* The task *
Exactly as written, reproduce all of the entries.

------ Records for processing ------

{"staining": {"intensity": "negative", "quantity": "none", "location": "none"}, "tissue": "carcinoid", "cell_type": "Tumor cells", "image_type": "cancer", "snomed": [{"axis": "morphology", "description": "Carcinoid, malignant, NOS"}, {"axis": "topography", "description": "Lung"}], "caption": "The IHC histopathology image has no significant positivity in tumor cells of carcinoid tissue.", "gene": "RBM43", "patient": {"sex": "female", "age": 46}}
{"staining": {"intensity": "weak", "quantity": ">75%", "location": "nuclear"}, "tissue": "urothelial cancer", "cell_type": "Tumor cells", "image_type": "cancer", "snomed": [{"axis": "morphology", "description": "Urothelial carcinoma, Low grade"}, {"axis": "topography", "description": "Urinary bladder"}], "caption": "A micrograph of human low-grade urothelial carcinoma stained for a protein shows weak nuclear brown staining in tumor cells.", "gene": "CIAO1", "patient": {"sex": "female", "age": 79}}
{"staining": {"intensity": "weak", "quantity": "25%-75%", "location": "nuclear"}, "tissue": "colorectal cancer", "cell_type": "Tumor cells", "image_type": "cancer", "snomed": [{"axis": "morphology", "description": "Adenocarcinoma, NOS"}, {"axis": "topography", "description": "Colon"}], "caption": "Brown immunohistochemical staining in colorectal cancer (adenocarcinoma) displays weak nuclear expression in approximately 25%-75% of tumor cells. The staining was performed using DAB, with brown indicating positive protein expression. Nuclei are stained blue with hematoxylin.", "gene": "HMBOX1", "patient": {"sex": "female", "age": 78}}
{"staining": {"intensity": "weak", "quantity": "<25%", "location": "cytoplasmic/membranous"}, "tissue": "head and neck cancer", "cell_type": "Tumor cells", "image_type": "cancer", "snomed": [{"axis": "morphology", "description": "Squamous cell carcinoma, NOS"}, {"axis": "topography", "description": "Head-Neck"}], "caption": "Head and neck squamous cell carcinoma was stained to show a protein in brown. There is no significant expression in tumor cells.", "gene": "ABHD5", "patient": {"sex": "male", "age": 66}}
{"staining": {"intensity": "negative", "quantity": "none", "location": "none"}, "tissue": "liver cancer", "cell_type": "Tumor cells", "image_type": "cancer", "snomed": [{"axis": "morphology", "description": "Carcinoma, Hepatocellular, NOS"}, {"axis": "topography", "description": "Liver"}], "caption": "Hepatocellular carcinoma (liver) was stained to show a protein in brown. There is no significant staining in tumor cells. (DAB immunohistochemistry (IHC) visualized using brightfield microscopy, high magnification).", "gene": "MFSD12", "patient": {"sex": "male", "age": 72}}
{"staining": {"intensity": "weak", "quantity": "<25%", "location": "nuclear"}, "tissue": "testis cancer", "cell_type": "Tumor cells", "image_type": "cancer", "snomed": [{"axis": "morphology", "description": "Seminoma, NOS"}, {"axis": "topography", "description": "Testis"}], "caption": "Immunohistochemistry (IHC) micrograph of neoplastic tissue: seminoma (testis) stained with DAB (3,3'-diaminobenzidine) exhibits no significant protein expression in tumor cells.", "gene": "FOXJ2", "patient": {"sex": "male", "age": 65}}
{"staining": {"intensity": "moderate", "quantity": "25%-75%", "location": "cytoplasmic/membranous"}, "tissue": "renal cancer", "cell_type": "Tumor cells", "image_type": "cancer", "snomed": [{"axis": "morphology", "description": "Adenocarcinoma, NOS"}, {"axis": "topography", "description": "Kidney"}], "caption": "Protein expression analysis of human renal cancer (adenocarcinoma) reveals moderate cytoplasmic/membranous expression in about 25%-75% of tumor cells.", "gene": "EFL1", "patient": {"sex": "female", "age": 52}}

------

* Completed exercise *
{"staining": {"intensity": "negative", "quantity": "none", "location": "none"}, "tissue": "carcinoid", "cell_type": "Tumor cells", "image_type": "cancer", "snomed": [{"axis": "morphology", "description": "Carcinoid, malignant, NOS"}, {"axis": "topography", "description": "Lung"}], "caption": "The IHC histopathology image has no significant positivity in tumor cells of carcinoid tissue.", "gene": "RBM43", "patient": {"sex": "female", "age": 46}}
{"staining": {"intensity": "weak", "quantity": ">75%", "location": "nuclear"}, "tissue": "urothelial cancer", "cell_type": "Tumor cells", "image_type": "cancer", "snomed": [{"axis": "morphology", "description": "Urothelial carcinoma, Low grade"}, {"axis": "topography", "description": "Urinary bladder"}], "caption": "A micrograph of human low-grade urothelial carcinoma stained for a protein shows weak nuclear brown staining in tumor cells.", "gene": "CIAO1", "patient": {"sex": "female", "age": 79}}
{"staining": {"intensity": "weak", "quantity": "25%-75%", "location": "nuclear"}, "tissue": "colorectal cancer", "cell_type": "Tumor cells", "image_type": "cancer", "snomed": [{"axis": "morphology", "description": "Adenocarcinoma, NOS"}, {"axis": "topography", "description": "Colon"}], "caption": "Brown immunohistochemical staining in colorectal cancer (adenocarcinoma) displays weak nuclear expression in approximately 25%-75% of tumor cells. The staining was performed using DAB, with brown indicating positive protein expression. Nuclei are stained blue with hematoxylin.", "gene": "HMBOX1", "patient": {"sex": "female", "age": 78}}
{"staining": {"intensity": "weak", "quantity": "<25%", "location": "cytoplasmic/membranous"}, "tissue": "head and neck cancer", "cell_type": "Tumor cells", "image_type": "cancer", "snomed": [{"axis": "morphology", "description": "Squamous cell carcinoma, NOS"}, {"axis": "topography", "description": "Head-Neck"}], "caption": "Head and neck squamous cell carcinoma was stained to show a protein in brown. There is no significant expression in tumor cells.", "gene": "ABHD5", "patient": {"sex": "male", "age": 66}}
{"staining": {"intensity": "negative", "quantity": "none", "location": "none"}, "tissue": "liver cancer", "cell_type": "Tumor cells", "image_type": "cancer", "snomed": [{"axis": "morphology", "description": "Carcinoma, Hepatocellular, NOS"}, {"axis": "topography", "description": "Liver"}], "caption": "Hepatocellular carcinoma (liver) was stained to show a protein in brown. There is no significant staining in tumor cells. (DAB immunohistochemistry (IHC) visualized using brightfield microscopy, high magnification).", "gene": "MFSD12", "patient": {"sex": "male", "age": 72}}
{"staining": {"intensity": "weak", "quantity": "<25%", "location": "nuclear"}, "tissue": "testis cancer", "cell_type": "Tumor cells", "image_type": "cancer", "snomed": [{"axis": "morphology", "description": "Seminoma, NOS"}, {"axis": "topography", "description": "Testis"}], "caption": "Immunohistochemistry (IHC) micrograph of neoplastic tissue: seminoma (testis) stained with DAB (3,3'-diaminobenzidine) exhibits no significant protein expression in tumor cells.", "gene": "FOXJ2", "patient": {"sex": "male", "age": 65}}
{"staining": {"intensity": "moderate", "quantity": "25%-75%", "location": "cytoplasmic/membranous"}, "tissue": "renal cancer", "cell_type": "Tumor cells", "image_type": "cancer", "snomed": [{"axis": "morphology", "description": "Adenocarcinoma, NOS"}, {"axis": "topography", "description": "Kidney"}], "caption": "Protein expression analysis of human renal cancer (adenocarcinoma) reveals moderate cytoplasmic/membranous expression in about 25%-75% of tumor cells.", "gene": "EFL1", "patient": {"sex": "female", "age": 52}}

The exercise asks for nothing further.